Instruction: Copy the stretch of the items from the start through the line containing "0: (566, 52)", both ends included.

start Entries shown

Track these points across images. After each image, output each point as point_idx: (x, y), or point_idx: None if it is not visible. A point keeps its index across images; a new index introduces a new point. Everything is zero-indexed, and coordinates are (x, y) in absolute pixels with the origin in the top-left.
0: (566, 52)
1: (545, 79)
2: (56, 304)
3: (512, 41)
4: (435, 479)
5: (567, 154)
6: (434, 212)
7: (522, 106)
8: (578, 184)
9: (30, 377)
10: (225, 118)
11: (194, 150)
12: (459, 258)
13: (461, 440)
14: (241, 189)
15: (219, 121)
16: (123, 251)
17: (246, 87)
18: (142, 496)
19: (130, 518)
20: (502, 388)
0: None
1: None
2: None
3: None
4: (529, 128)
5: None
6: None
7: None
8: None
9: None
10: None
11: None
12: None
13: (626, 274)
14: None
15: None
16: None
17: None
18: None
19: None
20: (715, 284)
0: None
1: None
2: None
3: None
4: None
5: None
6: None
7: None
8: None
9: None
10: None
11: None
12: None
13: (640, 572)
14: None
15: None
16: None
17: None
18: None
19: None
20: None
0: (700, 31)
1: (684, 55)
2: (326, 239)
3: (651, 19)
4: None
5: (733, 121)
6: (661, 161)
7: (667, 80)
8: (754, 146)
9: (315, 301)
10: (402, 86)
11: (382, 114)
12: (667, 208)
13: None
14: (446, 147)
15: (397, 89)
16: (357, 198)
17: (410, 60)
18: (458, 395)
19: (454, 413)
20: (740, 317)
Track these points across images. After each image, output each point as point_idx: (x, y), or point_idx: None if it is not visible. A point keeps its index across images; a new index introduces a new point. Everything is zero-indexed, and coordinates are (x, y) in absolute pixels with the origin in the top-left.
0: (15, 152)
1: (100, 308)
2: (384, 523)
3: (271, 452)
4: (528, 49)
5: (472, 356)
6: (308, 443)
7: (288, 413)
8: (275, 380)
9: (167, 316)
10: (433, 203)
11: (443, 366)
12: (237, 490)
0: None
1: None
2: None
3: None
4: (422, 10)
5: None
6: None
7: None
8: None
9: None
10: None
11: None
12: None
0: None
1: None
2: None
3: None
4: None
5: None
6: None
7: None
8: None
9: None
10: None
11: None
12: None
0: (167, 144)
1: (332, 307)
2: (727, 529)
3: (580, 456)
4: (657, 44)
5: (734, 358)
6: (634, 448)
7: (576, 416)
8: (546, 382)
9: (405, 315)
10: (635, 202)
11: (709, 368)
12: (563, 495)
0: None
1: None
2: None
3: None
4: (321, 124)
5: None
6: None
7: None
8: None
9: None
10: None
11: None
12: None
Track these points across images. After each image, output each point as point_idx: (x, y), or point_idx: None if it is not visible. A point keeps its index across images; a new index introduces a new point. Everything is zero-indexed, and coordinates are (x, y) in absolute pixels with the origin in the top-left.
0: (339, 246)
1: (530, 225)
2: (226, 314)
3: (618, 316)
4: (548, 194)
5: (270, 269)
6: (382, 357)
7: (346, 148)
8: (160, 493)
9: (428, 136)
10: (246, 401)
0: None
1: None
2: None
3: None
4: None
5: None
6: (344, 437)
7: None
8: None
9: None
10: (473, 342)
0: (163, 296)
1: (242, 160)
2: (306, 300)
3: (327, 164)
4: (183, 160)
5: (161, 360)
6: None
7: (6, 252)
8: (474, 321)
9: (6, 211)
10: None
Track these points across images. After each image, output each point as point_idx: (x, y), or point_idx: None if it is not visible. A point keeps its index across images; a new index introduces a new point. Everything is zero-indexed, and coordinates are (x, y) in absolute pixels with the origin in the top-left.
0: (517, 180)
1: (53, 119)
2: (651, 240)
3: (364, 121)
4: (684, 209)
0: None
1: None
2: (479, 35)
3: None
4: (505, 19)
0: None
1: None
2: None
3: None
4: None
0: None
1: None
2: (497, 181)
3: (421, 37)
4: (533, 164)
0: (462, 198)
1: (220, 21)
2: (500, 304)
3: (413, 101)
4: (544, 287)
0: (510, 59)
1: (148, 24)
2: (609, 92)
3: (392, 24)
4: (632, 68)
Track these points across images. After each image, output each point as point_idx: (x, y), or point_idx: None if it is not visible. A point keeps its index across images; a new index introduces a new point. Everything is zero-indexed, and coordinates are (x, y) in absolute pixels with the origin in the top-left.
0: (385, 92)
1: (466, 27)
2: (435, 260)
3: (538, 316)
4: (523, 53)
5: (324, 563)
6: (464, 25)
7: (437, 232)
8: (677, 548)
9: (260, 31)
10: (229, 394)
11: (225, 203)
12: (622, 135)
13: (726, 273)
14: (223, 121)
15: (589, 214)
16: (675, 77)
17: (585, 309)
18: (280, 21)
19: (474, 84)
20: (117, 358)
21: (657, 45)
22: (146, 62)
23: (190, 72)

end Entries shown

Task output:
Track these points across images. After each image, output each point as point_idx: (x, y), or point_idx: None if it is not visible. A point keeps its index across images; a new index introduces a new point. Everything is zero-indexed, and coordinates are (x, y) in absolute pixels with the origin in the top-left.
0: (566, 52)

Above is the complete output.